Mesa's plan, which will require over US$900 million in foreign aid, has not only brought to an end nearly a year of relative peace in the coca growing regions, but also threatens to trigger a dramatic escalation in conflict — particularly to begin forced eradication in the Yungas areas.
The plants grown in the Yungas areas are used predominantly for traditional chewing, making it a particularly powerful symbol of national identity. The terrain, combined with the militancy of the cocaleros, has also always deterred action against this area. Bolivian Colonel Jaime Cruz Vera pointed out in an August 8 interview with Narco News that "the Yungas region has already fostered a political situation in which the farmers are opposing our entrance, and the terrain favours them... If eradication [was begun] there at this moment it would detonate, in a serious way, against public safety and the peace that the country is enjoying now, because social problems would mount."
Cruz Vera is the commander of the Mobile Rural Patrol Unit, responsible for seizing drugs, and is the commander of the central drug war base in the town of Chimore, in the Chapare region. The renewed conflict has threatened to further strain the relationship between Mesa and parliamentarian Evo Morales, the leader of the Movement Towards Socialism (MAS), a radical party based predominately on the cocaleros. Morales is also head of the six federations of cocaleros.
Since the October 2003 overthrow of former president Gonzalo Sanchez de Lozada, to whom Morales came second in the 2002 presidential elections, Morales has supported the Mesa government. For Mesa, who is an independent with no official party support, the "truce" with Morales and the MAS has been crucial to maintaining his position in power.

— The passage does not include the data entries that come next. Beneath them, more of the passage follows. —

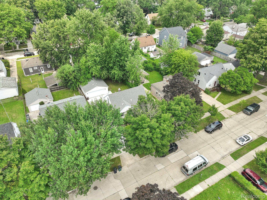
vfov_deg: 56.8
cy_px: 100
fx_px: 185
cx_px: 134
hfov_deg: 71.6
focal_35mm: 24
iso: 100
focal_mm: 12.29
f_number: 2.8
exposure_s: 1/400
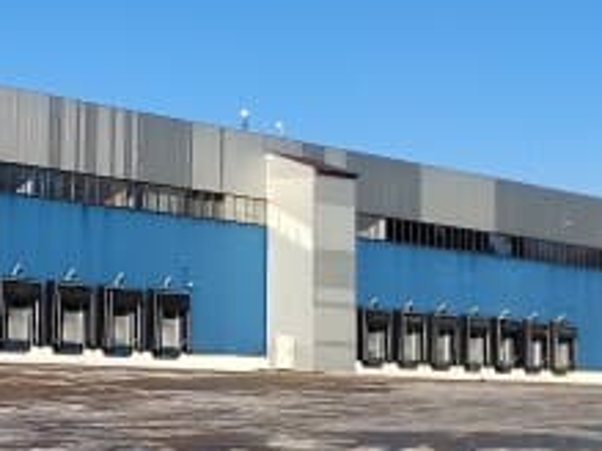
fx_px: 1460
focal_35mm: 84
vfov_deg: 17.6
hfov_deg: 18.9
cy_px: 217
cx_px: -423
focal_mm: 5.52
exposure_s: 1/757
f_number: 1.9
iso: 100
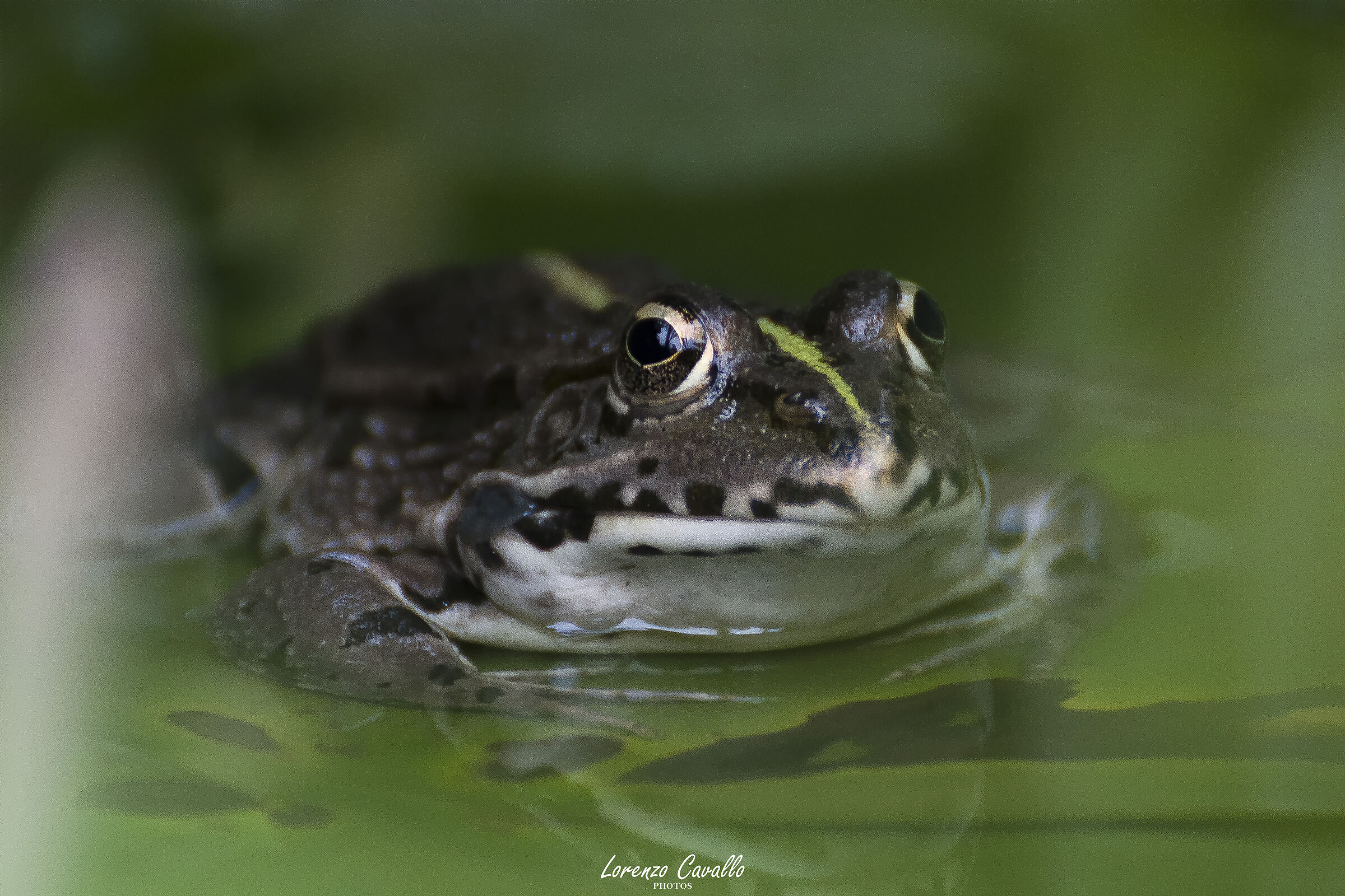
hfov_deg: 3.4
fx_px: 22415
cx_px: 672
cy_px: 448
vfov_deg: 2.3
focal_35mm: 600
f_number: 5.6
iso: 500
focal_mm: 300
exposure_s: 1/320
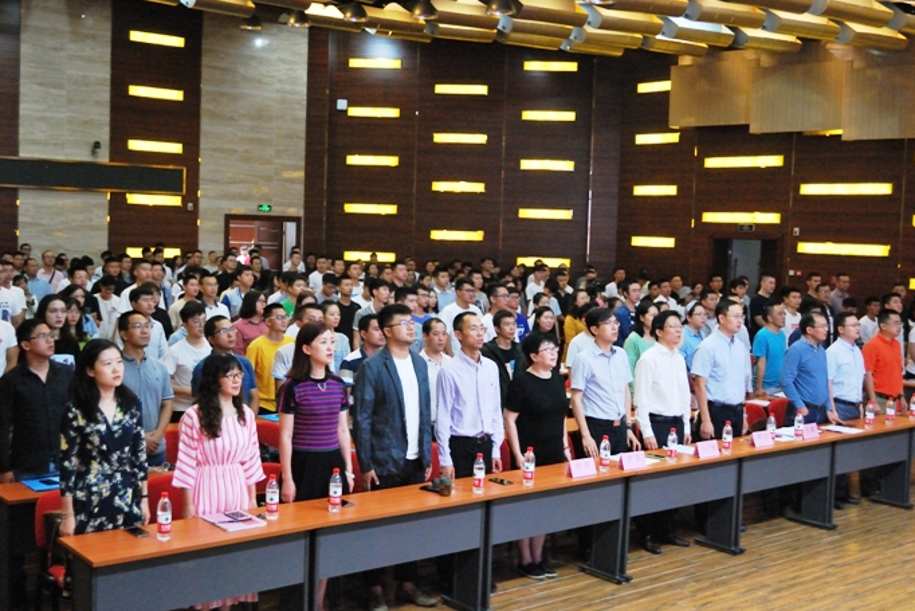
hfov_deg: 45.4
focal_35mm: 43
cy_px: 311
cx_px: 460
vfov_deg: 31.2
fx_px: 1093
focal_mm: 28
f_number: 4.5
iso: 1600
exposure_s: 1/30
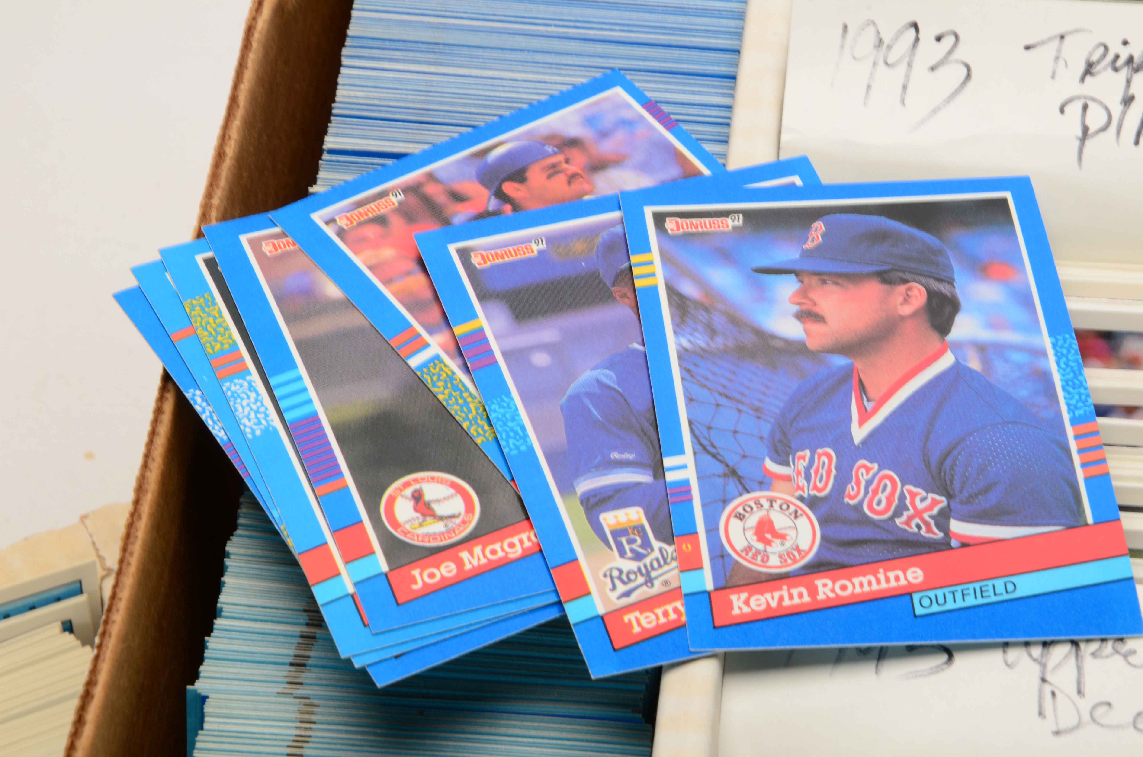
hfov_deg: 13.1
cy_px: 378
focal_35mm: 158
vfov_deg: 8.7
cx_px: 572
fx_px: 4990
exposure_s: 1/160
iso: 200
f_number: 20
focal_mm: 105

Cruz Vera stated that the peace in the region was because: "Evo Morales who has instructed [the cocaleros] to calm down. Before him the national conflicts never stopped. Now there is peace... He doesn't want conflicts here so that his image won't be harmed." Under pressure from his traditional support base, Morales has stated that Mesa has until the end of September to suspend coca eradication and was quoted in numerous news reports as saying "the truce [with Mesa] is at breaking point due to the errors of this government".
On the same weekend as the breakdown in official dialogue, a national conference of cocaleros voted to step up their campaign against the Mesa government. They will join a Morales-initiated march leaving Caracollo on October 11, designed to get to La Paz on October 18, the first anniversary of Lozada's overthrow. The cocaleros will be demanding the immediate suspension of coca eradication, and supporting the march's existing demands of renationalisation of the gas industry and the prosecution of Lozada for his role in the murder of 66 Bolivians during the uprising that overthrew him.
From Green Left Weekly, October 6, 2004.